__Source extract__.
____

On March 30, 2005, a report written by Martha Bidez, Ph.D., of Bidez Associates and a professor of biomedical engineering at the University of Alabama at Birmingham, showed automakers have misled government regulators and the public for years by claiming roof strength and head injury and neck injury in rollover crashes are unrelated. For years, some auto manufacturers have claimed head injury and neck injury is suffered in rollover crashes when people dive into the roofs of their vehicles, not because of roof crush.
Bidez sent her report to the National Highway Traffic Safety Administration (NHTSA), which was particularly relevant because the agency was about to propose a new roof strength standard. Auto safety experts, who did not expect the proposal to be a meaningful change because for years the agency had repeatedly promised to update the original 1971 standard, have criticized NHTSA officials for failing to issue a rule. In Bidez’s report, she analyzed Ford’s own tests to show roof crush does, despite what many auto manufacturers have argued, occur prior to injurious neck loads during rollovers, showing that improving a vehicle’s resistance to roof crush would prevent catastrophic head injury, neck injury, spinal cord injury and deaths.
Although rollover crashes account for just three percent of vehicle crashes, the crashes are responsible for one third of all crash fatalities. Automakers have falsely claimed roof strength and head injury because of rollover crashes are unrelated to protect themselves from liability in lawsuits filed by families of rollover crash victims, as well as to resist government requirements for stronger roofs on vehicles.

____

__Input data__.
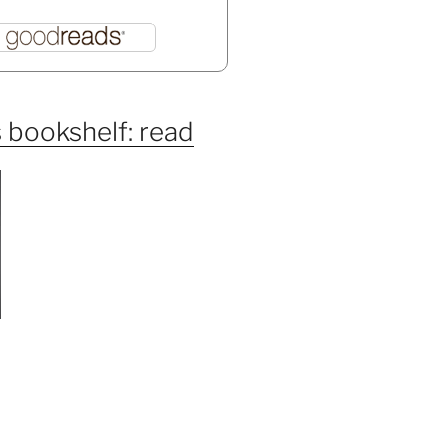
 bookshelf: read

____

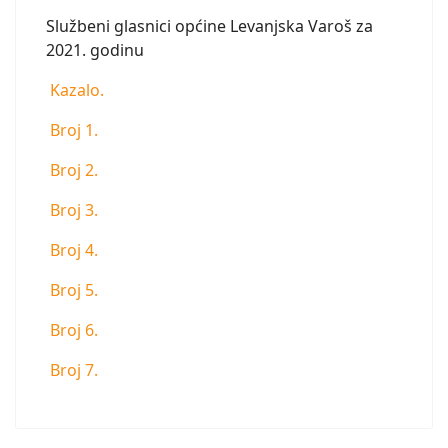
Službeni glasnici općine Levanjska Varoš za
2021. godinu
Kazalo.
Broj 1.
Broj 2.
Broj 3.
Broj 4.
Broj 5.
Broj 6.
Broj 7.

____

__Exercise requirements__.
a) Write out the passage on rollover roof crush word for word from "Bidez sent her" to "injury and deaths.".
b) Resume the passage on rollover roof crush after its final sentence and carry it forward.

__Task results__.
a)
Bidez sent her report to the National Highway Traffic Safety Administration (NHTSA), which was particularly relevant because the agency was about to propose a new roof strength standard. Auto safety experts, who did not expect the proposal to be a meaningful change because for years the agency had repeatedly promised to update the original 1971 standard, have criticized NHTSA officials for failing to issue a rule. In Bidez’s report, she analyzed Ford’s own tests to show roof crush does, despite what many auto manufacturers have argued, occur prior to injurious neck loads during rollovers, showing that improving a vehicle’s resistance to roof crush would prevent catastrophic head injury, neck injury, spinal cord injury and deaths.

b)
A traumatic brain injury accounts for an estimated 34 percent of all injury deaths in the United States, which is a head injury that insults the brain when an impact like a car accident occurs. Even though not all traumatic brain injuries are visible, the long-term effects can be devastating – affecting physical, emotional, intellectual and social aspects depending on what area(s) of the brain are injured. A severe head injury, traumatic brain injury due to car accidents has declined between 1984 to 1992, but the popularity of SUV vehicles and its propensity to rollover has been a concerning source of head injury and death.
Increasing safety standards on vehicles, especially considering the availability of cost effective options like strengthening roofs, side head air bags, safety glass and pretensioned belts, are able to save lives. According to Joan Claybrook, the president of consumer watchdog group Public Citizen, “for automakers to claim that head injuries are the fault of people ‘diving’ into the roofs of their cars is ludicrous.”
A head injury can be an emotional and financial strain, creating high medical burdens and permanently altering a person’s mental capabilities.